Cette épargne s’avère particulièrement utile si vous envisagez de réduire temporairement votre temps de travail ou de prendre un congé sans solde pour vous former.
Gérer la transition avec votre employeur actuel
Communication et transparence
L’art de la reconversion professionnelle en CDI réside souvent dans la gestion de la relation avec votre employeur. Nous préconisons une approche progressive et transparente :
- Phase d’exploration : gardez votre projet pour vous le temps de le structurer
- Phase de maturation : évoquez vos réflexions avec votre manager de façon générale
- Phase de concrétisation : présentez votre projet abouti en mettant l’accent sur les bénéfices mutuels
Négocier un aménagement de poste
Certains employeurs acceptent de modifier vos missions actuelles pour vous rapprocher de votre objectif professionnel. Cette évolution interne peut constituer une étape intermédiaire vers votre reconversion complète.
Un comptable souhaitant s’orienter vers le contrôle de gestion peut ainsi négocier une prise de responsabilités dans l’analyse financière, facilitant sa transition future.
Les pièges à éviter absolument
Brûler les ponts trop rapidement
Votre réseau professionnel actuel représente un atout précieux pour votre reconversion. Maintenir de bonnes relations avec vos collègues et hiérarchie peut vous ouvrir des portes insoupçonnées dans votre nouveau secteur.

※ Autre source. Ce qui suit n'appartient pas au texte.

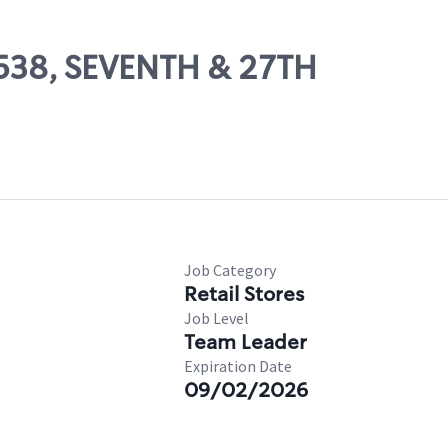
13538, SEVENTH & 27TH
Job Category
Retail Stores
Job Level
Team Leader
Expiration Date
09/02/2026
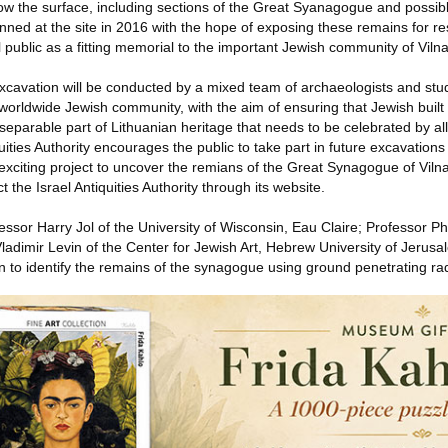
w the surface, including sections of the Great Syanagogue and possib
anned at the site in 2016 with the hope of exposing these remains for r
l public as a fitting memorial to the important Jewish community of Vilna
 excavation will be conducted by a mixed team of archaeologists and stu
 worldwide Jewish community, with the aim of ensuring that Jewish built 
separable part of Lithuanian heritage that needs to be celebrated by a
quities Authority encourages the public to take part in future excavations
exciting project to uncover the remians of the Great Synagogue of Viln
t the Israel Antiquities Authority through its website.
essor Harry Jol of the University of Wisconsin, Eau Claire; Professor Ph
adimir Levin of the Center for Jewish Art, Hebrew University of Jerusa
 to identify the remains of the synagogue using ground penetrating ra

Sous-estimer la durée de la transition
Une reconversion réussie nécessite généralement 12 à 24 mois de préparation. Nous observons que les projets menés dans la précipitation aboutissent rarement aux résultats espérés.
Négliger l’aspect financier
Au-delà du financement de votre formation, anticipez l’impact sur vos revenus futurs. Votre nouveau métier offrira-t-il immédiatement le même niveau de rémunération ? Cette question conditionne la faisabilité de votre projet.
Construire votre stratégie personnalisée
Chaque situation étant unique, nous vous recommandons d’adapter ces conseils à votre contexte personnel et professionnel. L’âge, la situation familiale, le secteur d’activité et vos contraintes géographiques influencent significativement votre stratégie de reconversion.
N’hésitez pas à vous faire accompagner par un professionnel du conseil en évolution professionnelle. Cette expertise externe vous fait gagner du temps et vous évite les erreurs coûteuses.
Votre CDI, loin d’être un frein, constitue le socle stable sur lequel construire sereinement votre nouveau projet professionnel. La clé du succès réside dans la préparation minutieuse et la patience nécessaire pour mener cette transition dans les meilleures conditions.